On the TSX Venture Exchange, the stock’s progress actually began in February but became even more evident during the first March session. Yesterday, sparked by the buyer’s power, CMA went 15% up, noting a three-year high at $0.48 on a turnover beating almost five times the average.
This surge might have been driven by several positive developments announced recently, and especially by the released yesterday financial reports for the last quarter of 2010. They indicate Cream Minerals looks financially steady: in the end of December, 2010, it had a working capital surplus of $4.15M and a stable cash position of $5.55M.
Besides, in early February, the company commenced a 10 000 meter drill program at the Nuevo Mileno Silver-Gold Project.
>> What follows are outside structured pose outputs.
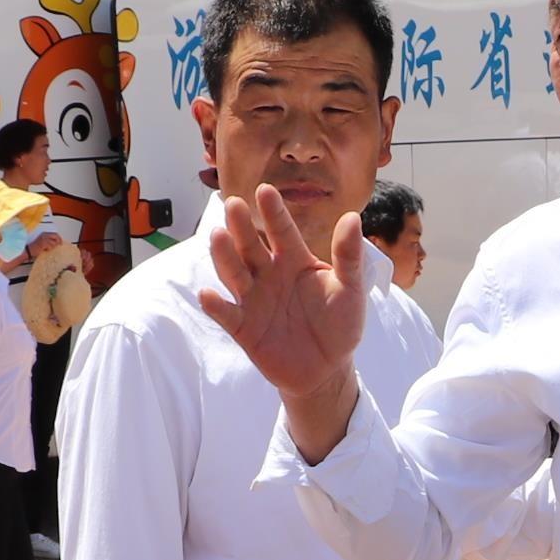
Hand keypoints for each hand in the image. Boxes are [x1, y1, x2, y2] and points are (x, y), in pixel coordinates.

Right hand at [193, 182, 367, 458]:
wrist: (326, 369)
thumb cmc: (340, 324)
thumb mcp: (350, 289)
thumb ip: (348, 257)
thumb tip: (353, 217)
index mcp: (295, 260)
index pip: (282, 232)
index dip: (273, 213)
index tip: (264, 190)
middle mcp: (269, 275)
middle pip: (251, 247)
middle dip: (241, 227)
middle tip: (233, 204)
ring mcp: (254, 300)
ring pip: (234, 274)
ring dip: (224, 257)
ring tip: (217, 236)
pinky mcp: (243, 328)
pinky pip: (227, 314)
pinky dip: (216, 306)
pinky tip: (206, 294)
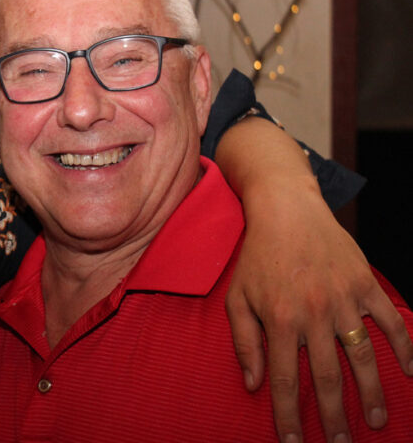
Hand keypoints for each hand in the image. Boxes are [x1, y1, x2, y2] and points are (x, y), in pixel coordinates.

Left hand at [227, 179, 412, 441]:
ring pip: (363, 357)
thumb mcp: (237, 298)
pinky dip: (404, 346)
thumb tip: (254, 385)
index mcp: (279, 320)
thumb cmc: (257, 258)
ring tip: (378, 420)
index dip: (288, 416)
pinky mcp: (364, 284)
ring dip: (373, 393)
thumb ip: (244, 342)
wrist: (285, 211)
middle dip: (336, 417)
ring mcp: (342, 299)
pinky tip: (410, 372)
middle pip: (329, 378)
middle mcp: (313, 314)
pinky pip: (389, 321)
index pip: (286, 380)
The property contains a “significant” NI 43-101 compliant silver equivalent mineral resource, as claimed by Cream Minerals.
There are, however, some unfavorable factors, that might become rather troublesome for the company in the future. They are common for many mining firms in the development stage, Cream is not the only case. Nevertheless, they deserve attention.
As Cream admits in its financial reports, it relies primarily on “equity financing to meet its capital requirements and will continue to do so for the foreseeable future. There can be no assurance the Company will be able to obtain financing required in the future on acceptable terms”.
Without sufficient financing, Cream will find it very hard to continue the further exploration and development work on its mineral properties. As stated in the mentioned reports, this raises doubts about “the Company’s ability to operate as a going concern”.
To such rather eloquent and discouraging statement, that needs no comment, we might add that Cream Minerals recorded a net loss of $1.58M for the nine months ended Dec. 31, 2010.